Following oral administration, plasma hydrochlorothiazide
concentrations decline biexponentially, with a mean distribution half-life of
about 2 hours and an elimination half-life of about 10 hours. About 70% of an
orally administered dose of hydrochlorothiazide is eliminated in the urine as
unchanged drug. In a study in individuals with impaired renal function, the
mean elimination half-life of hydrochlorothiazide was increased to 2 fold in
individuals with mild/moderate renal impairment (30 < CLcr < 90 mL/min)
and 3 fold and severe renal impairment ( ≤ 30 mL/min), when compared to
individuals with normal renal function (CLcr > 90 mL/min).
Single and multiple doses of 10 mg or more of benazepril
cause inhibition of plasma ACE activity by at least 80%-90% for at least 24
hours after dosing. For up to 4 hours after a 10-mg dose, pressor responses to
exogenous angiotensin I were inhibited by 60%-90%.
In normal human volunteers, single doses of benazepril
caused an increase in renal blood flow but had no effect on glomerular
After oral administration of hydrochlorothiazide,
diuresis begins within 2 hours, peaks in about 4 hours and lasts about 6 to 12
Lotensin HCT potentiates the antihypertensive action of
other antihypertensive drugs (e.g., curare derivatives, guanethidine,
methyldopa, beta-blockers, vasodilators, calcium channel blockers ACE
inhibitors and ARBs and DRIs).
In single-dose studies, benazepril lowered blood pressure
within 1 hour, with peak reductions achieved 2-4 hours after dosing. The
antihypertensive effect of a single dose persisted for 24 hours. In
multiple-dose studies, once-daily doses of 20-80 mg decreased seated pressure
(systolic/diastolic) 24 hours after dosing by about 6-12/4-7 mmHg. The
reductions at trough are about 50% of those seen at peak.
Four dose-response studies of benazepril monotherapy
using once-daily dosing were conducted in 470 mild-to-moderate hypertensive
patients not using diuretics. The minimal effective once-daily dose of
benazepril was 10 mg; further falls in blood pressure, especially at morning
trough, were seen with higher doses in the studied dosing range (10-80 mg). In
studies comparing the same daily dose of benazepril given as a single morning
dose or as a twice-daily dose, blood pressure reductions at the time of morning
trough blood levels were greater with the divided regimen.
The antihypertensive effects of benazepril were not
appreciably different in patients receiving high-or low-sodium diets.
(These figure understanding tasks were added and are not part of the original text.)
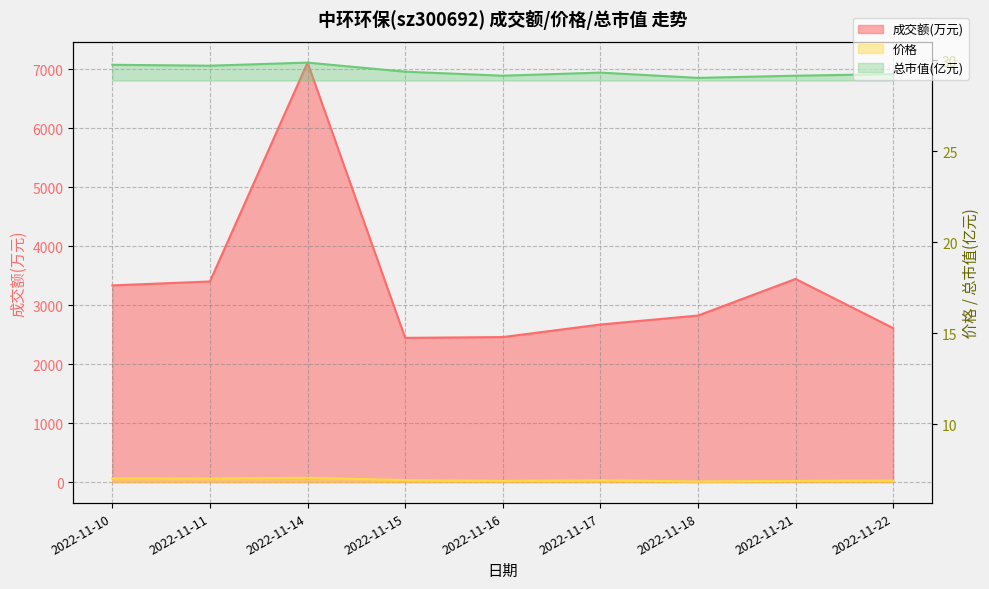

Which has a higher value, 2022-11-16 or 2022-11-14?

2022-11-14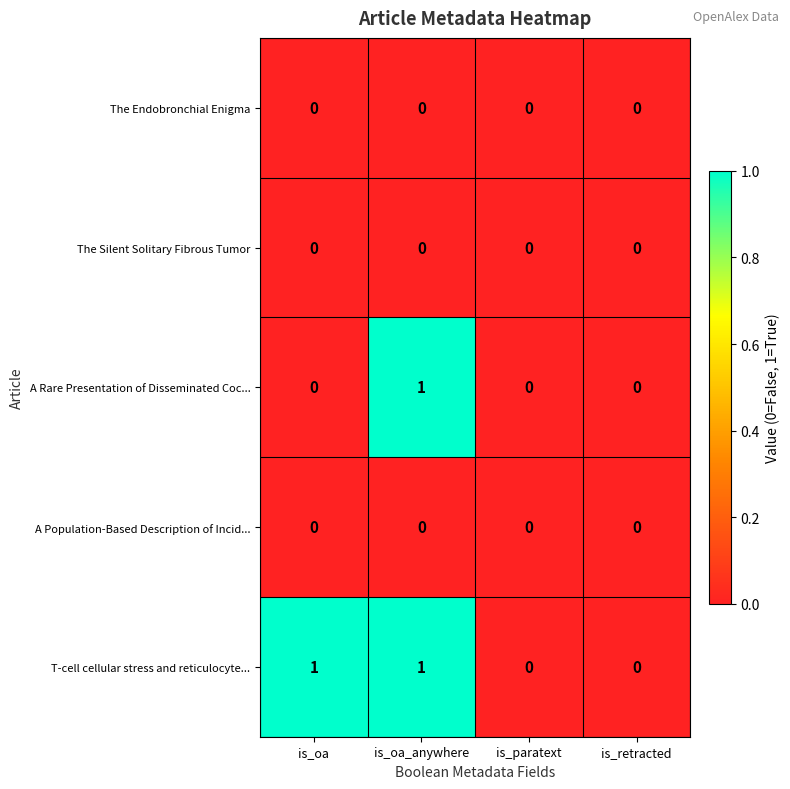

Is it true that T-cell cellular stress and reticulocyte... equals 0 at is_paratext?

True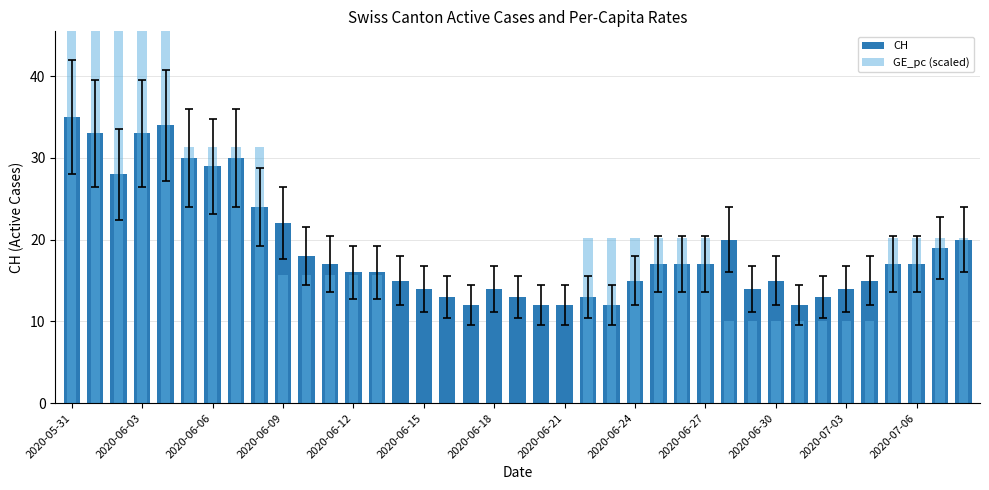

What are all the series names shown in the legend?

CH, GE_pc (scaled)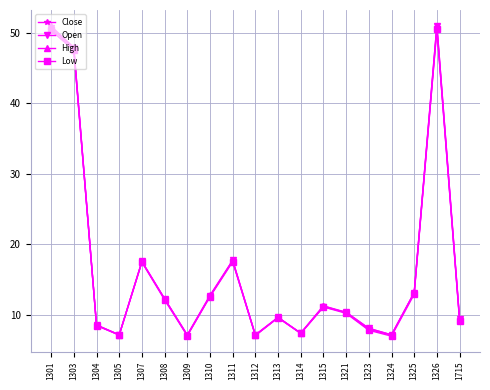

Where is the first local minimum for High?

1305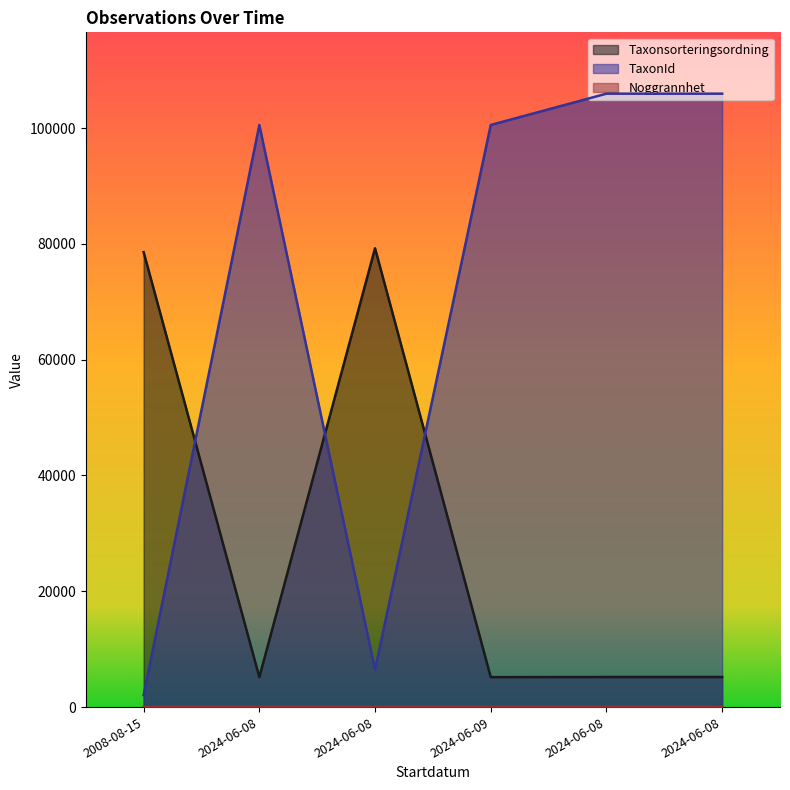

Reading right to left, list all the values displayed in this chart.

Taxonsorteringsordning: 2024-06-08=5193	2024-06-08=5193	2024-06-09=5173	2024-06-08=79234	2024-06-08=5173	2008-08-15=78569
TaxonId: 2024-06-08=105930	2024-06-08=105930	2024-06-09=100526	2024-06-08=6453	2024-06-08=100526	2008-08-15=2081
Noggrannhet: 2024-06-08=10	2024-06-08=10	2024-06-09=10	2024-06-08=10	2024-06-08=10	2008-08-15=5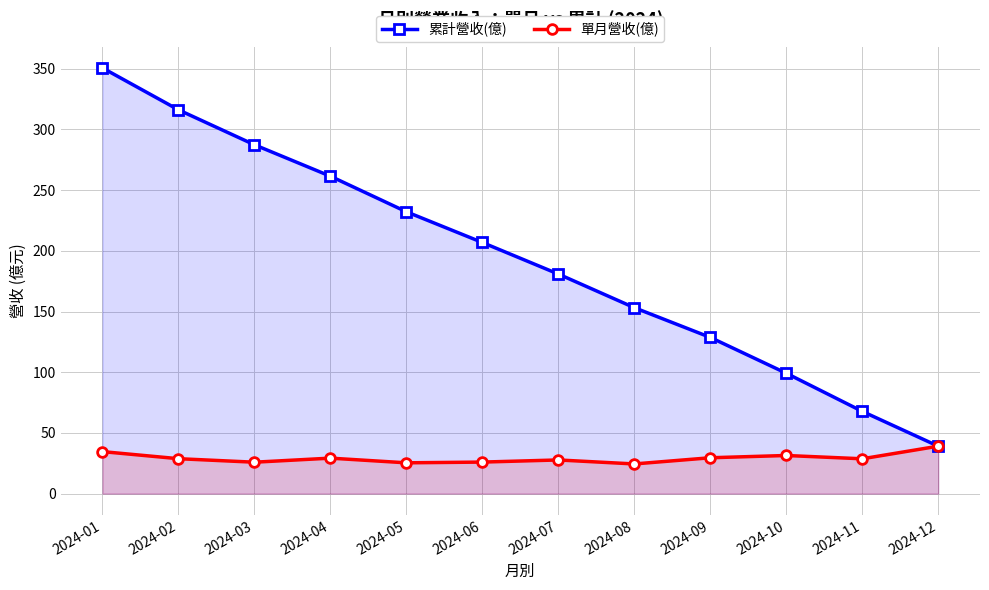

The value of 累計營收(億) at 2024-09 is 128.7. True or false?

True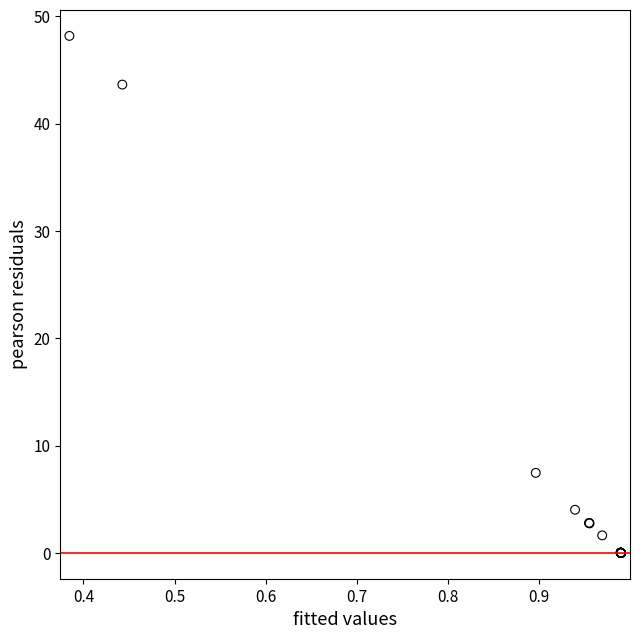

What Y value in the scatter plot is closest to 24?

7.5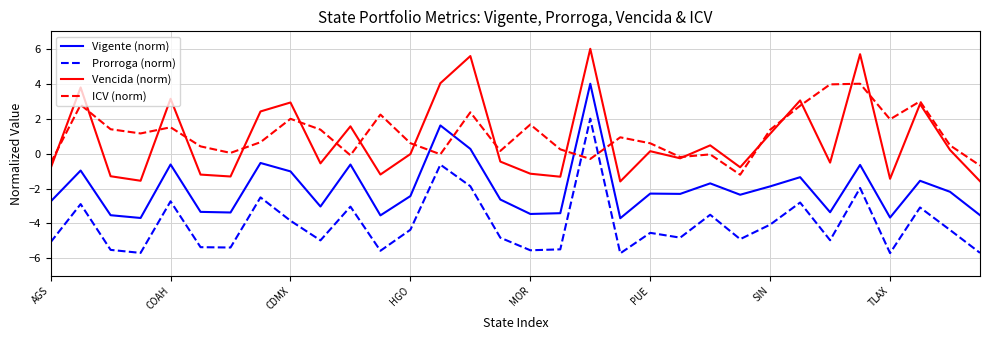

What is the maximum value shown in the chart?

6.0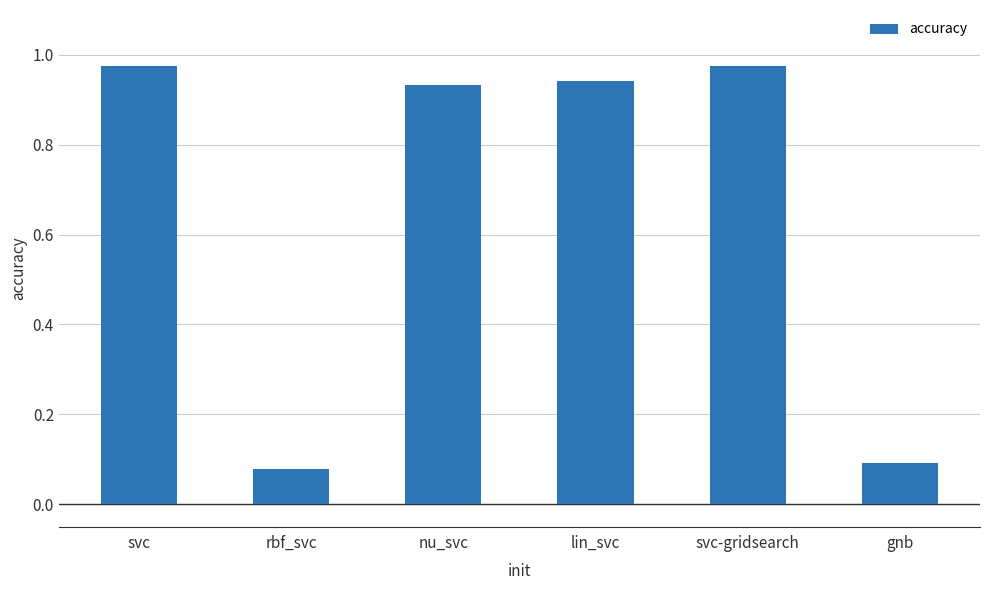

What is the average value?

0.7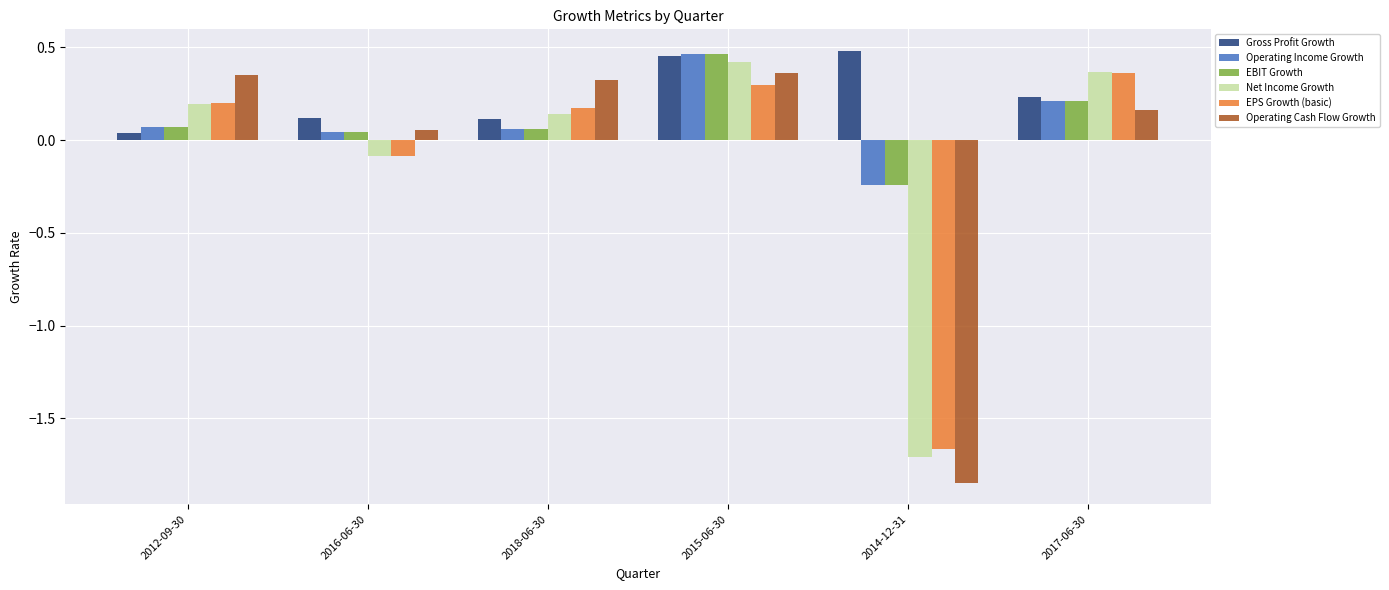

At which category does the chart reach its minimum across all series?

2014-12-31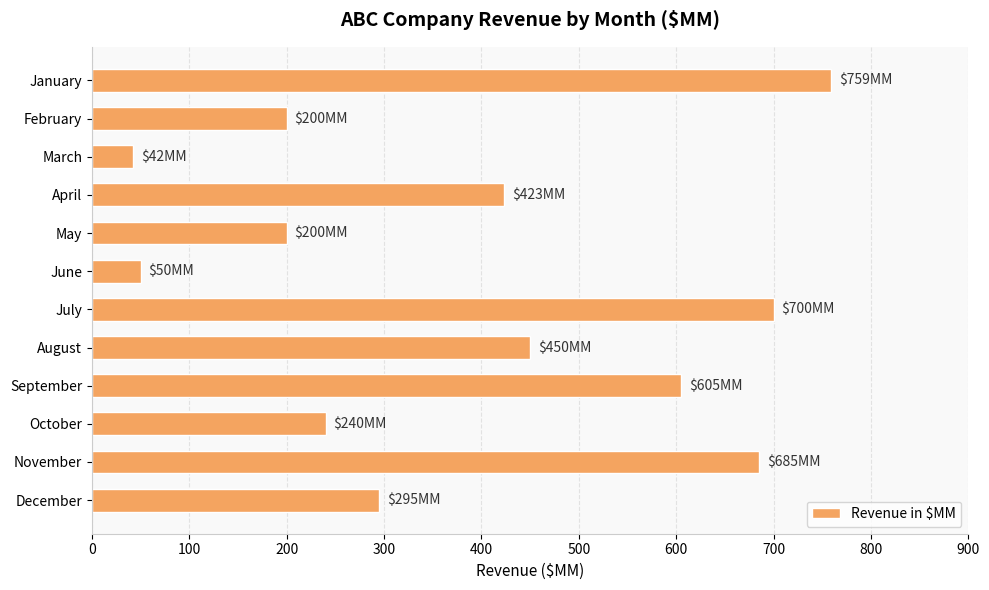

What is the change in value from January to April?

-336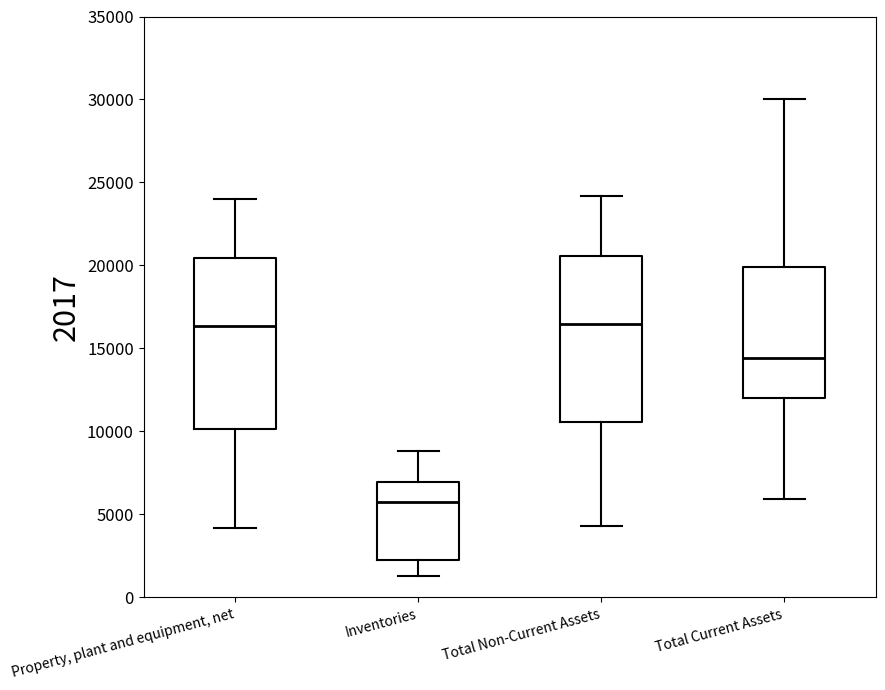

Which box's median line is the lowest?

Inventories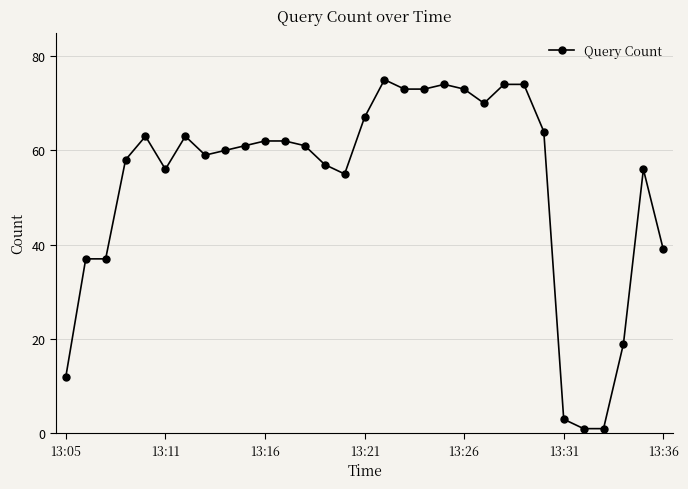

How many values are below 61?

15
In 15 controlled clinical trials, 1453 healthy or
hypertensive patients were exposed to benazepril and hydrochlorothiazide of
which 459 were exposed for at least 6 months, 214 for at least 12 months and 25
for at least 24 months.
The combination of benazepril-hydrochlorothiazide
resulted in mean placebo-adjusted decreases in sitting systolic and diastolic
blood pressures of 10/6 mm Hg with 5-6.25 mg and 10-12.5 mg doses, and 20/10 mm
Hg with 20-25 mg dose.
In clinical trials of benazepril/hydrochlorothiazide using
benazepril doses of 5-20 mg and hydrochlorothiazide doses of 6.25-25 mg, the
antihypertensive effects were sustained for at least 24 hours, and they
increased with increasing dose of either component. Although benazepril
monotherapy is somewhat less effective in blacks than in nonblacks, the
efficacy of combination therapy appears to be independent of race.